For complex JSON data structures, navigating manually with dot/bracket notation can become cumbersome, especially when dealing with lists or needing to filter data. The json_query filter, based on JMESPath, provides a powerful way to query JSON structures.

---
- name: Demonstrate json_query filter
  hosts: localhost
  gather_facts: false

  vars:
    complex_data:
      users:
        - id: 1
          name: "Alice"
          active: true
          roles: ["admin", "user"]
        - id: 2
          name: "Bob"
          active: false
          roles: ["user"]
        - id: 3
          name: "Charlie"
          active: true
          roles: ["editor", "user"]
      settings:
        default_role: "user"

  tasks:
    - name: Get names of all users
      debug:
        msg: "{{ complex_data | json_query('users[*].name') }}" # [ "Alice", "Bob", "Charlie" ]

    - name: Get users who are active
      debug:
        msg: "{{ complex_data | json_query('users[?active == `true`]') | to_json(indent=2) }}"
      # Outputs list of user objects where active is true

    - name: Get names of users who have the 'admin' role
      debug:
        msg: "{{ complex_data | json_query('users[?contains(roles, `'admin'`)].name') }}" # [ "Alice" ]

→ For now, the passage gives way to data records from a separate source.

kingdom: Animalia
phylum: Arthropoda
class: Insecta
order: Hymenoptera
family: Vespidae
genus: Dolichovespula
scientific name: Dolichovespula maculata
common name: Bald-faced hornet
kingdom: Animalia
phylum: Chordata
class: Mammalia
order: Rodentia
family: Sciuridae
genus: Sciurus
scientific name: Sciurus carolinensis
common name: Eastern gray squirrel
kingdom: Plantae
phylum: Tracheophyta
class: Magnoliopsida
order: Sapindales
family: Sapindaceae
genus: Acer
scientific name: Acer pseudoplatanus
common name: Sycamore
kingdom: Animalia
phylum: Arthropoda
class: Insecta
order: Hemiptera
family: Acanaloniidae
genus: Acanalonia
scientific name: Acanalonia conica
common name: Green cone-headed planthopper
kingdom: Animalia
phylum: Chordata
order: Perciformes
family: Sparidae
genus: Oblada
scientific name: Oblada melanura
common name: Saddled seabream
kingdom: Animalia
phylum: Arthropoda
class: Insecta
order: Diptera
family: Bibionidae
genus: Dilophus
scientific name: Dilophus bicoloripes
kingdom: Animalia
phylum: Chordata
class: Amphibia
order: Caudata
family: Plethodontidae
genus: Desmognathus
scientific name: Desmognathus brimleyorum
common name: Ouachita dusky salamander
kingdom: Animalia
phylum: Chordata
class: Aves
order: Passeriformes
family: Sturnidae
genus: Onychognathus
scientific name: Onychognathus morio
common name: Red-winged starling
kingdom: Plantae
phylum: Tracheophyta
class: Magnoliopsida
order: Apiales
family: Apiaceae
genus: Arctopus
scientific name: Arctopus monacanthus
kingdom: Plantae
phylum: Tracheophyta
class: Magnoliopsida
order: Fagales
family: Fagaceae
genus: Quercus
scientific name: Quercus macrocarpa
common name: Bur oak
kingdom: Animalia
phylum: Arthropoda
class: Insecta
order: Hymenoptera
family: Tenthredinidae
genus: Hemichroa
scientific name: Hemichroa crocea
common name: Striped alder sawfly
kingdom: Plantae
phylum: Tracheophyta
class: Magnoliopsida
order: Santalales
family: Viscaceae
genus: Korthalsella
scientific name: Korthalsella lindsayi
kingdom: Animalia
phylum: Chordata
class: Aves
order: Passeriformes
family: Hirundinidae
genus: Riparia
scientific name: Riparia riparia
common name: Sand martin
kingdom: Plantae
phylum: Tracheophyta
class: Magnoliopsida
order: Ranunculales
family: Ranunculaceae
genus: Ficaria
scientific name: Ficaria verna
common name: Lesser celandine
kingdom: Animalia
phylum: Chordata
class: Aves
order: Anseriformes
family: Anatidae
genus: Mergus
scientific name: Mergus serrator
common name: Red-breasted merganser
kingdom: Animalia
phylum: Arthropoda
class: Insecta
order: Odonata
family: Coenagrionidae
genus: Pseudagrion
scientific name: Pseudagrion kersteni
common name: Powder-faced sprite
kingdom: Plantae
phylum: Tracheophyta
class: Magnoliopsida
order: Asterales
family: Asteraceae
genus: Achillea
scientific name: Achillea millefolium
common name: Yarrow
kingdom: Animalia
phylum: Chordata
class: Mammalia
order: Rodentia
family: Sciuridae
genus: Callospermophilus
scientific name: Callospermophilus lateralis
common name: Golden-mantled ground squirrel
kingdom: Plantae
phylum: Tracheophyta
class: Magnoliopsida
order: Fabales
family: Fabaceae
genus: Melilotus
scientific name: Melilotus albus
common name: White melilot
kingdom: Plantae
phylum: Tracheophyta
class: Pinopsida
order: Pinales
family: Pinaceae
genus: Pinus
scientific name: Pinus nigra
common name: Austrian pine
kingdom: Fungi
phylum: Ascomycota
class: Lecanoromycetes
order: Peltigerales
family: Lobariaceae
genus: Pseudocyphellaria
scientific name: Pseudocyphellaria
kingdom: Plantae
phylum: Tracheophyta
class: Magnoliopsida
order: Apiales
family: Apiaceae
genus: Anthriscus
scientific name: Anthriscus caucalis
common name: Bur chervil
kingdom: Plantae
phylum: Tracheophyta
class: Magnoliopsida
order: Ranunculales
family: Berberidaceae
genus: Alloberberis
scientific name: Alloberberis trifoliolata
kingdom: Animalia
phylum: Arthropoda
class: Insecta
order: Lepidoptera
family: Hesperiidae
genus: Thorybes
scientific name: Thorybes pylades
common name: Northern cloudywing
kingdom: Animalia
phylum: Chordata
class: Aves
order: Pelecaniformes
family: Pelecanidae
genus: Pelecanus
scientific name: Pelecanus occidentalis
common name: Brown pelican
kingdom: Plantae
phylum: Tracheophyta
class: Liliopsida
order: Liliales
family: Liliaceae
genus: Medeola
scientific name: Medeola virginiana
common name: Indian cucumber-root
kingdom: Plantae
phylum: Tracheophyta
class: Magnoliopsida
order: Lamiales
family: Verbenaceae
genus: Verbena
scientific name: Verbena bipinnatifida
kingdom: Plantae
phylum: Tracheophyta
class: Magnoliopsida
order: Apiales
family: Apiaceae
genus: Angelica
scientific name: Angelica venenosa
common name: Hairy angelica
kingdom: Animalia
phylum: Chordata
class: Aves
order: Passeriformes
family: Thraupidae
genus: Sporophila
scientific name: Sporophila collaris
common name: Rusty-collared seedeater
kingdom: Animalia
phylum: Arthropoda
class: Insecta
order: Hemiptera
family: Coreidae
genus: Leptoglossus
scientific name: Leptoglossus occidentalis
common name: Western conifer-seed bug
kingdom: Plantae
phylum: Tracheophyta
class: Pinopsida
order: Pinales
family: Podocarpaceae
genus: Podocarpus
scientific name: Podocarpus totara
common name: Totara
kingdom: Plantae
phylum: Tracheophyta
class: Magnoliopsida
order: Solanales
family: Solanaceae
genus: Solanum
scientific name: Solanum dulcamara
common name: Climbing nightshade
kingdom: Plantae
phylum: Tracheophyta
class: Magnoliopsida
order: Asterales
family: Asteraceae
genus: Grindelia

    - name: Get default setting
      debug:
        msg: "{{ complex_data | json_query('settings.default_role') }}" # "user"

JMESPath syntax takes some learning, but it's incredibly powerful for extracting exactly the data you need from complex JSON structures, making your playbooks cleaner and more robust.

Best Practices

• •Use from_json/from_yaml for parsing: Always convert incoming JSON strings to Ansible variables using these filters before attempting to access their elements.
• •Prefer YAML structure for static data: If your JSON data is part of your playbook's static configuration, define it directly using YAML's native nested structure instead of embedding JSON strings.
• •Store large/complex JSON in separate files: Use vars_files or include_vars to keep your playbooks clean when dealing with substantial JSON configurations.
• •Leverage json_query for complex data extraction: Invest time in learning JMESPath if you frequently work with nested or list-heavy JSON outputs.
• •Handle potential errors: JSON operations can fail if the input string is invalid or the query path doesn't exist. Use conditional checks or error handling (e.g., failed_when, ignore_errors, using default(omit) or | d()/| d([])) where appropriate.

Common Pitfalls

• •Not parsing JSON strings: Trying to access elements of a JSON string directly (e.g., "{...}".status) will fail. Always use | from_json first.
• •YAML vs. JSON syntax: While YAML can represent JSON, be mindful of indentation and special characters in YAML strings if manually embedding JSON strings. Using the | to_json filter is safer for generating JSON strings.
• •Complex queries without json_query: Deeply nested access like variable['key1']['key2'][0]['subkey'] becomes hard to read and maintain quickly. Use json_query for anything beyond basic access.

Conclusion

Effectively managing JSON data is a crucial skill for modern Ansible automation. By utilizing Ansible's built-in filters like to_json, from_json, and json_query, and by structuring your variable data appropriately, you can seamlessly integrate JSON into your playbooks, making them capable of interacting with a wider range of systems and data sources.

Understanding these strategies allows you to build more flexible, powerful, and maintainable automation workflows that can handle complex configuration scenarios.